** Opening Data block **

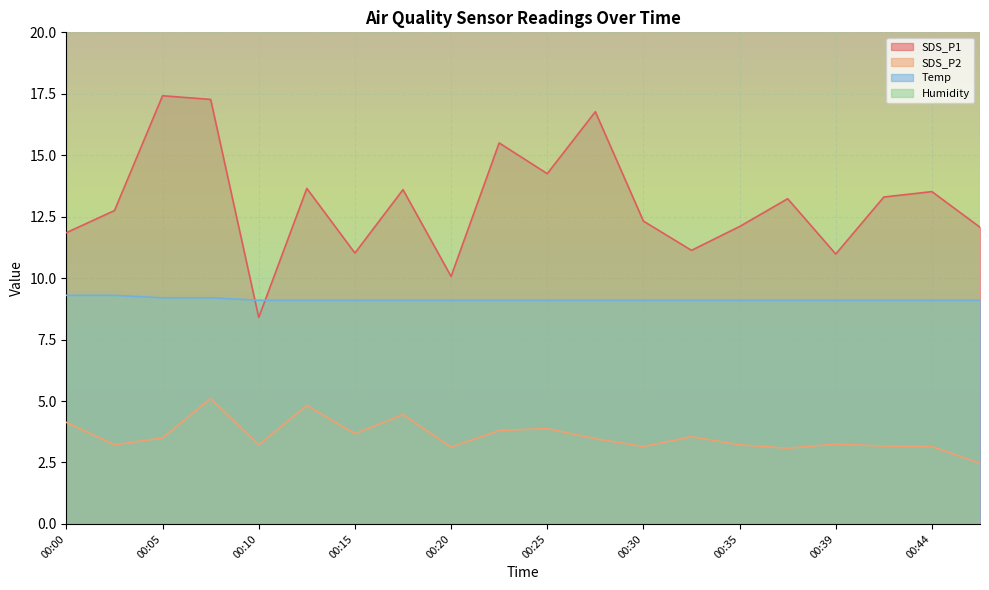

What is the greatest value displayed?

17.4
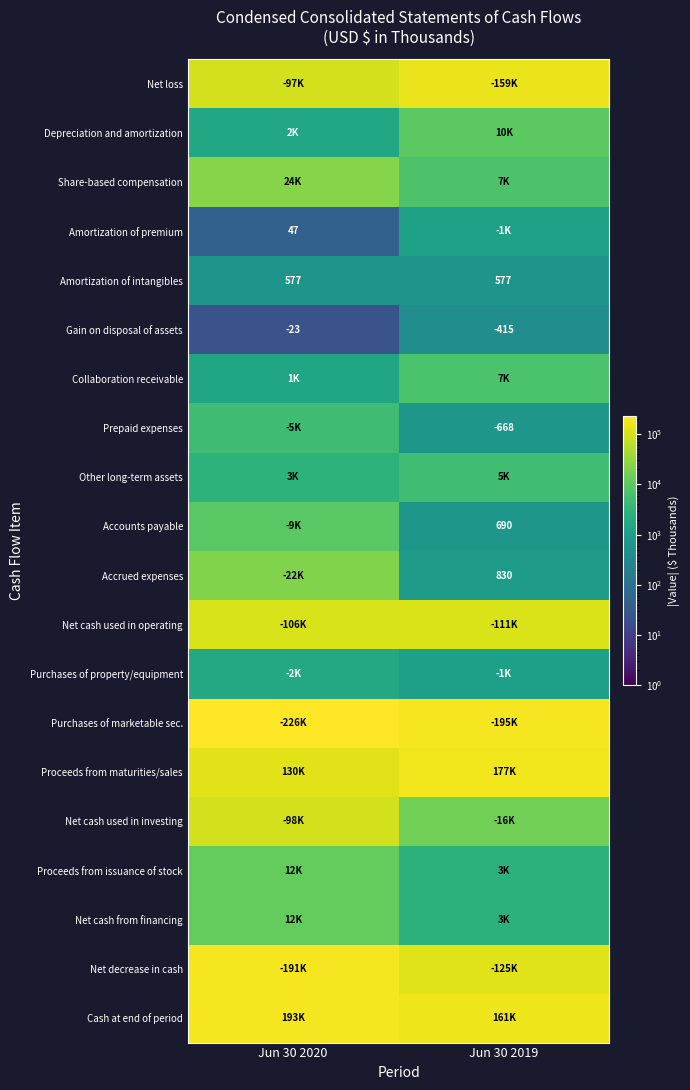

What is the sum of all Gain on disposal of assets values?

-438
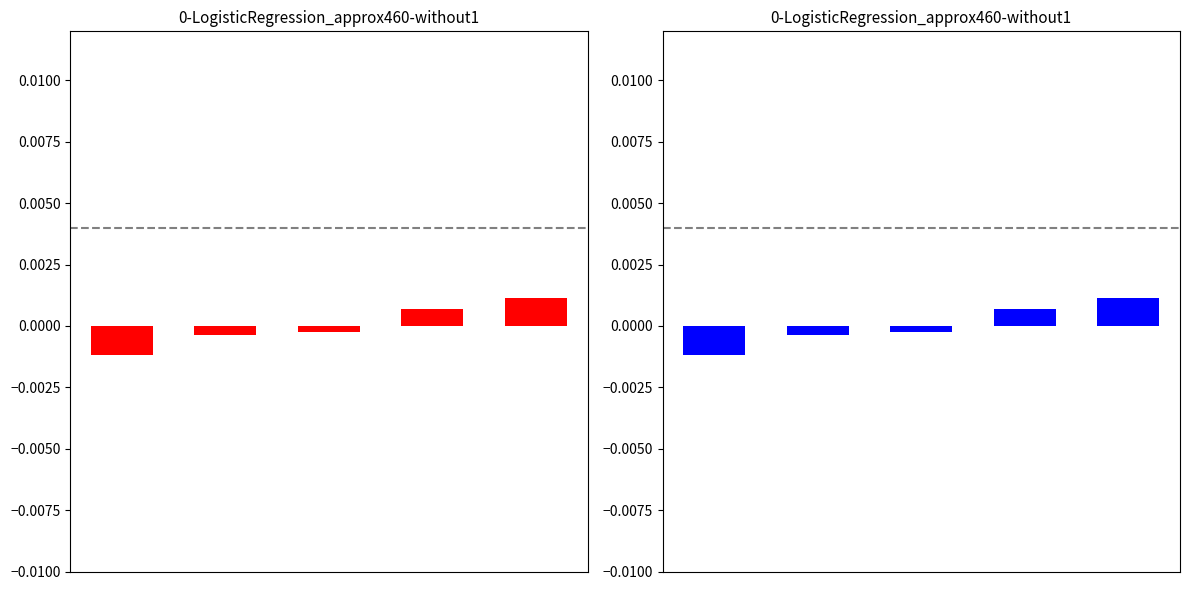

Rank the categories by value from highest to lowest.

4, 3, 2, 1, 0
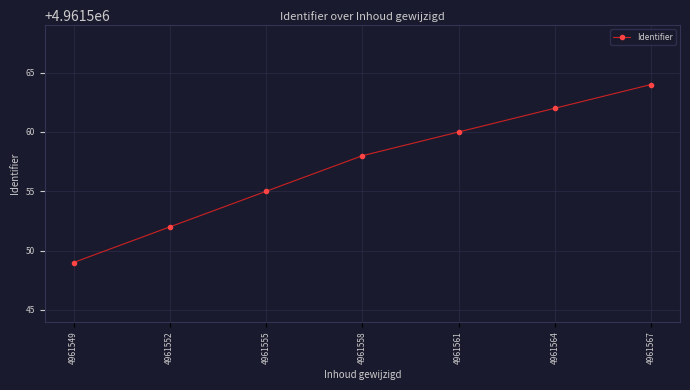

What is the change in value from 4961549 to 4961552?

+3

** Closing Data block **

→ **Task statement**
Reproduce every line of the records above word for word, leaving out the pictures.

→ **Result below**
What is the greatest value displayed?

17.4

What is the sum of all Gain on disposal of assets values?

-438

Rank the categories by value from highest to lowest.

4, 3, 2, 1, 0

What is the change in value from 4961549 to 4961552?

+3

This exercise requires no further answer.